I still have mixed emotions on adoption.  My feelings are my own personal mixed emotions.  (In the case of my daughter)  But I do see adoption as a wonderful alternative option to abortion"Life" is God given.  I believe in the triad. I believe also that everyone is different.  I have had some adoptees tell me they never felt different that they felt very loved and that they did feel they belonged with the A-parents, Or that they have told me that they didn't belong in the family that they were raised in.  I have had adoptees tell me that they had a wonderful life, good adoptive parents and that they still felt they didn't belong.  Why is this?  It is as unique as we are unique.  We are all wonderfully made, Yet deep in our hearts no two people are alike.  I have had birthmothers get caught up in that they are the adoptees MOTHER.  Yes, we are there First Mothers, in the aspect that we nurtured them in our wombs to birth. (With great love we wanted to be their mothers) We are First Mothers, What I like to call their Angel Bringers of life.  But, we are not their Mothers as they know us.  A mother is the one that was their for all their needs, emotionally, physically, and spiritually.  In my case my daughter was told she was adopted when she was 7, she was shocked.  She thought how can this be.  I look like them!  She was told how much she was loved by me, and them.  How special she was.
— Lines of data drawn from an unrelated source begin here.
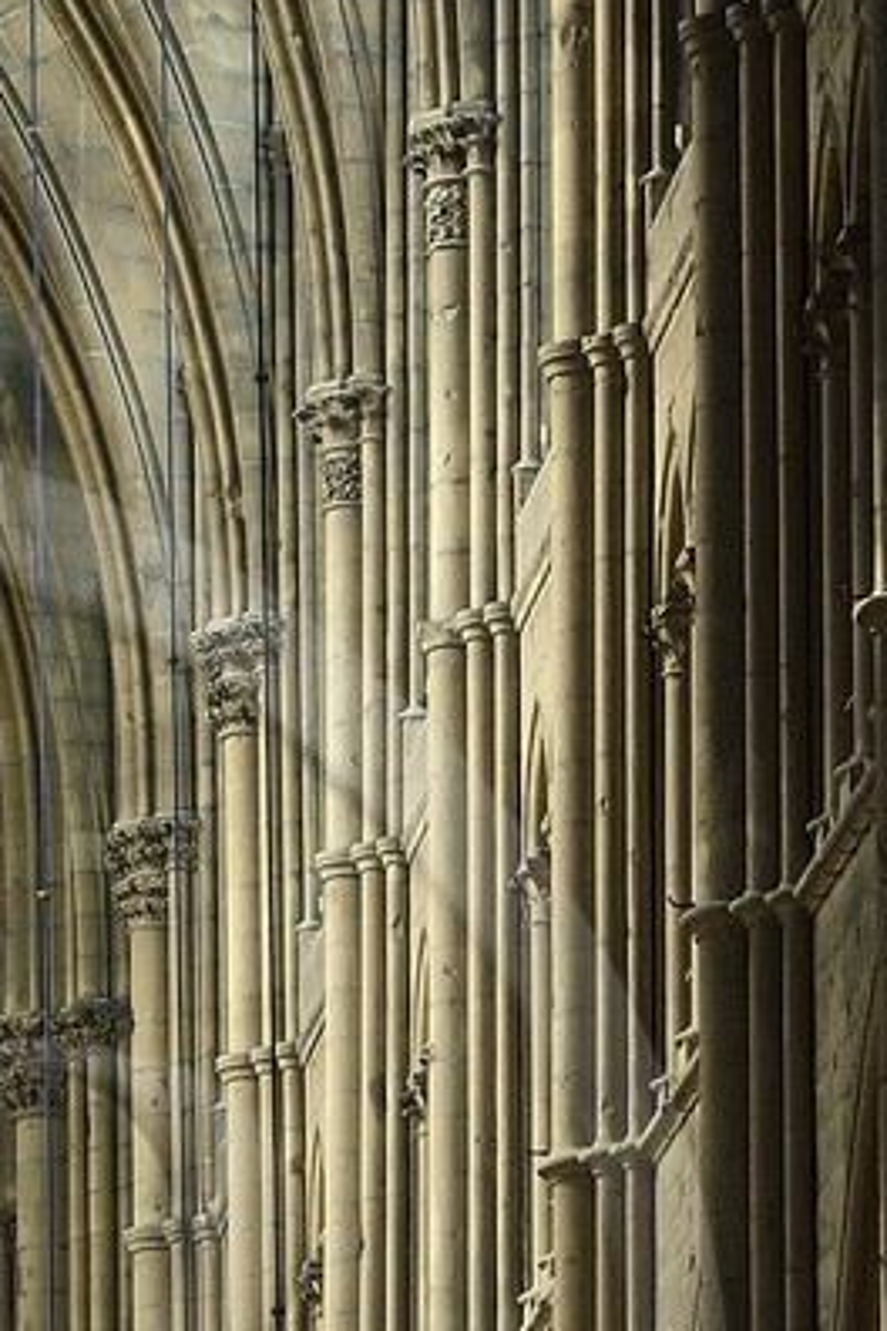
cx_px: -306
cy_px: 1465
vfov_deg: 7.2
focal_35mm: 283
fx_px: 10458
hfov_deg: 4.8
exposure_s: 1/13
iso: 800
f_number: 7.1
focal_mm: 70
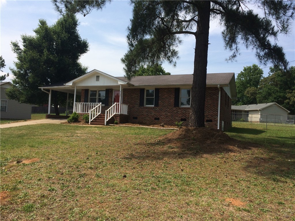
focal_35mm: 29
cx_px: 148
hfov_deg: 61.7
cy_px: 110
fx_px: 247
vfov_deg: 48.2
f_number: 2.2
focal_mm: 4.15
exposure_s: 1/2415
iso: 32
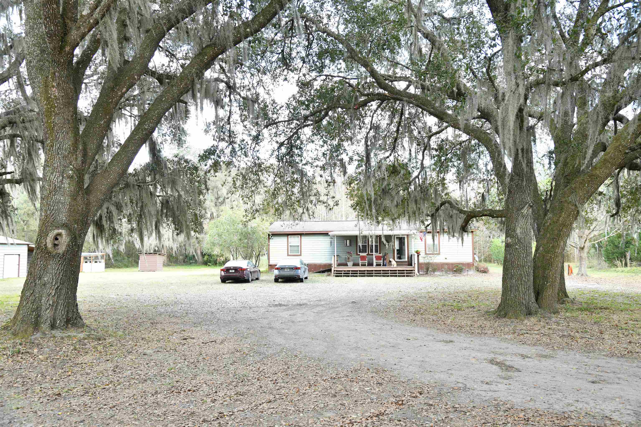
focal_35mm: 30
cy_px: 214
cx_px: 320
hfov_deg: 61.9
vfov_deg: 43.6
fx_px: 534
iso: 2000
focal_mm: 30
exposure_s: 1/200
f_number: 6.3
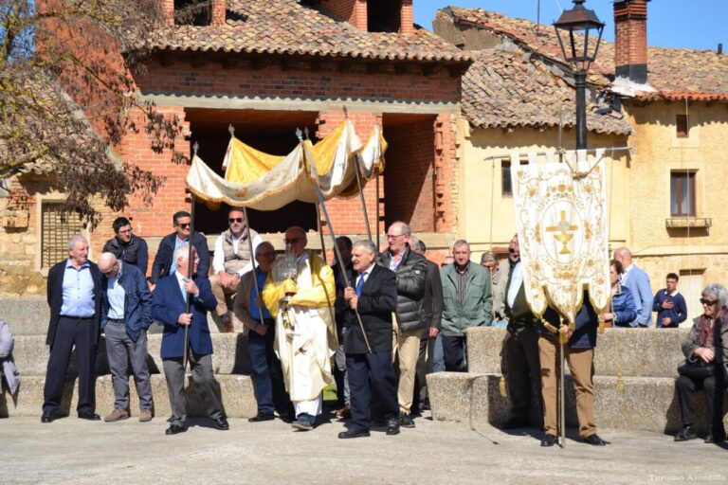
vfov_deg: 17.5
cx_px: 364
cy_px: 242
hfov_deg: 26.0
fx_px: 1577
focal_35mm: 78
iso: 100
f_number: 9
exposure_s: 1/320
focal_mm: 52
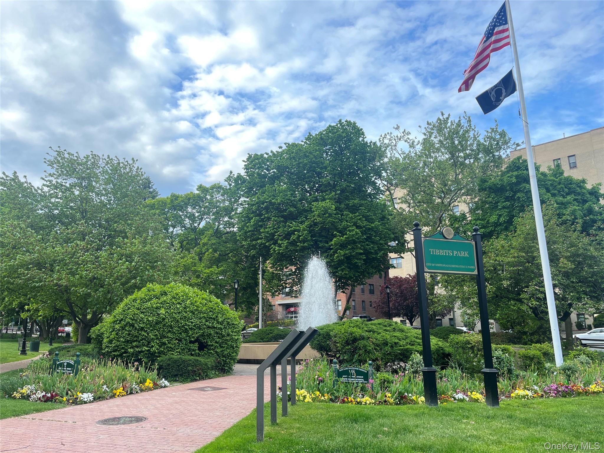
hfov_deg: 67.3
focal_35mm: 26
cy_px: 226
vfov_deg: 53.1
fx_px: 454
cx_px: 302
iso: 50
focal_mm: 5.1
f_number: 1.6
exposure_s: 1/296
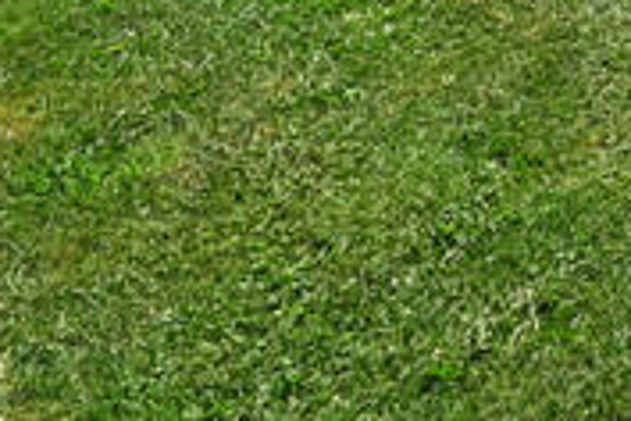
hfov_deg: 17.4
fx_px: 1420
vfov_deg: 12.5
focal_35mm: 81
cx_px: 1291
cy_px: -637
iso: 400
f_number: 11
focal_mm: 14
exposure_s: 1/800
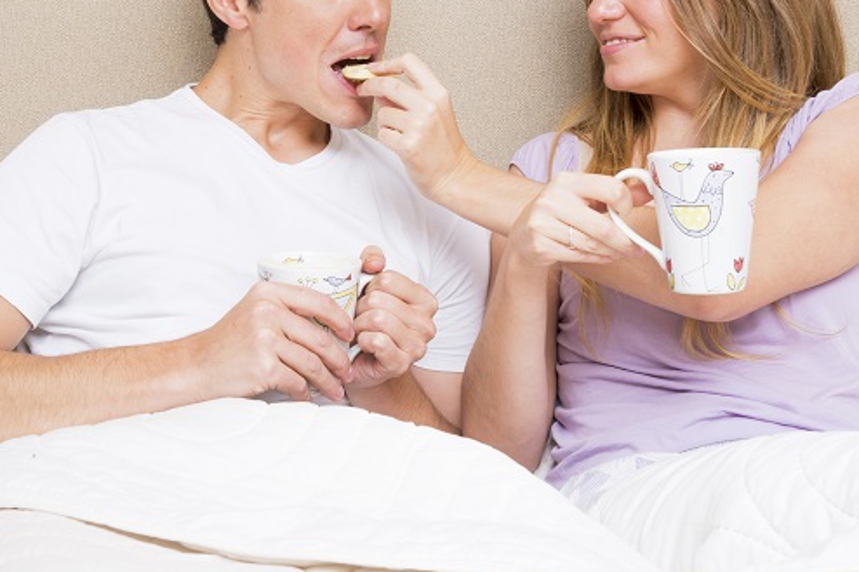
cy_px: 219
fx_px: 1884
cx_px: 416
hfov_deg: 25.7
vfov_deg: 17.2
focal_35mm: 79
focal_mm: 52
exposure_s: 1/100
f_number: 11
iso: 200
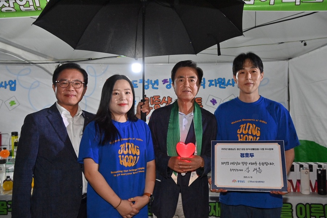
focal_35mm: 38
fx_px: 345
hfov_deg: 50.7
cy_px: 109
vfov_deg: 35.1
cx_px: 164
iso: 4000
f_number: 5.6
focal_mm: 38
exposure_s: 1/250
After the initial shock, she went and got on the school bus and sang a song to the other kids, I am adopted!  I am special!  I am adopted!  The most healing words I ever heard was from my birthdaughter.  She said thank you Lucy for giving me life!  She and I have had a good reunion.  She is now 22, she has distanced herself lately from me.  But that is okay, she is searching still for her own identity.  I remember growing up and at 22 I was still searching for myself.  I wasn't adopted and I had major issues.  Parents do the best they can with their reared children, yet there is still a lot of dysfunctional families created year after year. I had good parents, yet I still was very worldly and hardheaded.  If you hit rock bottom enough, you finally learn.  Learn to cry out to the Lord!
My thoughts on adoption, are Open.  I choose to look at the circumstances, and even in the worst of circumstances I choose to find good.  To be strong and preserve over the past.  Life goes on.  She's living hers, I mine.  We are bonded by blood and much love forever.  No one can take that from she and I. She knows that her Lucy will always love her, and be there for her, when she falls.  I and God will pick her up, and kiss away the hurts.  Thank you God for a second chance!
My miracle second chance occurred 7/5/2000. Reunited!!!